On 3 February 2015, the European Securities and Markets Authority (ESMA) published its final report outlining its technical advice on the implementation of the Market Abuse Regulation (MAR). Click here to view the report.

The Commission had mandated ESMA to assist it on producing content for the delegated acts required by certain provisions of MAR. ESMA's final report follows its consultation paper on its draft technical advice published on 15 July 2014.

In general, the report:

  • specifies the indicators of market manipulation and examples of manipulative practices
  • recommends minimum thresholds for the purpose of the exemption for certain participants in the emission allowance market from the requirement to publicly disclose inside information
  • suggests how competent authorities should determine how and when public disclosures of inside information can be delayed and to which regulators those delays must be notified
  • clarifies which managers' transactions should be disclosed, and
  • proposes the procedures and arrangements regarding the reporting of infringements of the MAR regime.

A look at managers' transactions

One of the key areas affecting listed companies is the new regime on notifying and disclosing managers' transactions. The final report clarifies the types of managers' transactions that must be notified and disclosed and the triggers for those disclosures. The obligation to notify and disclose managers' transactions was included in the old regime under the Market Abuse Directive, but the scope has been modified by MAR.

What is the general requirement under MAR?

Pursuant to MAR, persons discharging managerial responsibilities (PDMRs) and persons closely associated with them should notify the issuer and competent authority of every transaction conducted on their own account relating to the shares or debt instruments of that issuer. The issuer is responsible for ensuring that the information is made public, unless national law provides that the competent authority must publicise the information.

Once the transactions executed by a PDMR or a closely associated person within a calendar year cumulatively amount to €5,000 (or €20,000 if a competent authority has decided to increase this threshold in accordance with MAR), every subsequent transaction should be notified regardless of its amount.

We set out below some key points to note regarding managers' transactions in ESMA's final report:

Trading during a closed period

MAR includes restrictions on dealings by PDMRs during closed periods (similar to the current rules in the Listing Rule's Model Code) and notification obligations relating to PDMR dealings (similar to the current requirements in DTR 3). In its final report, ESMA provides technical advice on the types of transactions triggering the notification and disclosure duties and whether any transactions during a closed period are permitted.

MAR provides that a closed period lasts for 30 days before an annual or interim report is to be disclosed by the issuer "according to the rules of the trading venue where the issuer's shares are admitted to trading or according to national law". However, respondents to ESMA's July 2014 consultation noted that it is market practice in the UK for issuers to publish a preliminary announcement of annual results (containing information prescribed by the FCA's Listing Rules) before publishing the year-end report. In some cases, where the preliminary announcement contains inside information, the issuer is obliged to make the preliminary announcement before the year-end report is published (as there may not be sufficient time to prepare the year-end report for publication). Pursuant to the Model Code, the preliminary announcement triggers the end of the closed period as once the inside information has been published, there is no need to need to prohibit dealings. However, despite acknowledging in its final report that such a practice is also common in other markets, ESMA has clarified that preliminary announcements will not end a closed period (unless the Listing Rules are amended to require issuers to make preliminary announcements – at present, listed issuers may make them voluntarily). It will be interesting to see how the FCA approaches this issue when implementing the new MAR regime.
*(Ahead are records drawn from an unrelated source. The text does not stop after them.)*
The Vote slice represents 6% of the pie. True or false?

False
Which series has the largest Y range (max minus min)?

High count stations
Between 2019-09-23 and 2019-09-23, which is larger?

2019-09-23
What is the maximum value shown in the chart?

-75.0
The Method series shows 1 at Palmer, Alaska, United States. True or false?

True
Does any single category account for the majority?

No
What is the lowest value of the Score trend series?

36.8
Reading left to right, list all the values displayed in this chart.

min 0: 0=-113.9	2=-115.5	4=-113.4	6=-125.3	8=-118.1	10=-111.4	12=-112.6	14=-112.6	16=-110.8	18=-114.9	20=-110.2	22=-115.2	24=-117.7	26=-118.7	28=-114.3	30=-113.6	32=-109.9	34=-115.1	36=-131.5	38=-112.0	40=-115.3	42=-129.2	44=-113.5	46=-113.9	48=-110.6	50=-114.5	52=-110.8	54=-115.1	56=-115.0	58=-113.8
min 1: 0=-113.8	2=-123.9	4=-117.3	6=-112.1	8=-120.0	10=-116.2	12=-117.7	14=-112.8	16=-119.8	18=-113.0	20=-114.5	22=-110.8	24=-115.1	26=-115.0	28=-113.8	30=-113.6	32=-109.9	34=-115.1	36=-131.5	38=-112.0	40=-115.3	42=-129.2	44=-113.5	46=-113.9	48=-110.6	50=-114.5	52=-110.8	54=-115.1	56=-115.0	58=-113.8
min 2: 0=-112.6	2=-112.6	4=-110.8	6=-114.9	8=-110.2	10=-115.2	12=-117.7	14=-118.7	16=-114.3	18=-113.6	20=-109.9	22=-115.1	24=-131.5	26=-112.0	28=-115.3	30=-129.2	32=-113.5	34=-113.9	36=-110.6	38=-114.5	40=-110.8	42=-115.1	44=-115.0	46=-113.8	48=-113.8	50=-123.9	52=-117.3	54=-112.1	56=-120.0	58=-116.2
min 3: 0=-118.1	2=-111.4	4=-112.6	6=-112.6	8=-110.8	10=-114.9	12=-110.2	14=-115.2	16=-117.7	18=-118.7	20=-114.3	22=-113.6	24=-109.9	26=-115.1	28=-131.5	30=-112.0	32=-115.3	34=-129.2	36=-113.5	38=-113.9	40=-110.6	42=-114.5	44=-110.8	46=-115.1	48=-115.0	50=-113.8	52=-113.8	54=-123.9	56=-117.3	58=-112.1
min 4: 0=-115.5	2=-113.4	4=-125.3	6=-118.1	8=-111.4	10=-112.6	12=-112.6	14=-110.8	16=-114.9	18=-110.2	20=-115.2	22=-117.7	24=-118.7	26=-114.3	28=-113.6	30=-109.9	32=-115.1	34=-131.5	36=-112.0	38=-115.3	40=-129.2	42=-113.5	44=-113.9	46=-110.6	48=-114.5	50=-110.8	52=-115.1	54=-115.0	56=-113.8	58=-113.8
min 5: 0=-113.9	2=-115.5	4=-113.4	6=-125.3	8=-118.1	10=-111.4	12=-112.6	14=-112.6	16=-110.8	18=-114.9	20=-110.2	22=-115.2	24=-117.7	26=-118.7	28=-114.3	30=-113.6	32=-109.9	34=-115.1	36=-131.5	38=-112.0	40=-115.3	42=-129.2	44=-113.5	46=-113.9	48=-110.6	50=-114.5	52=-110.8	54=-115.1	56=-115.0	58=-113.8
Excluded transactions under Model Code – now within scope

There are certain transactions which are currently excluded from the scope of the Model Code but which will be caught by the new restrictions under MAR. Respondents to the consultation had pushed for the excluded transactions under MAR to be based on those transactions excluded in the UK's Model Code but this has not been reflected in the final report. Transactions which are not excluded under the MAR regime include the taking up of entitlements under a rights issue, the undertaking to accept, or the acceptance of, a takeover offer, or the receipt of a gift or donation.

Next steps

ESMA has sent its technical advice to the European Commission for consideration. ESMA’s regulatory technical standards regarding MAR are expected to be delivered in July 2015.

The delegated acts should be adopted by the Commission so that they enter into force by July 2016, the same date by which MAR must be implemented in member states (although this is subject to the rights of the European Parliament and Council to object and propose revisions to a delegated act).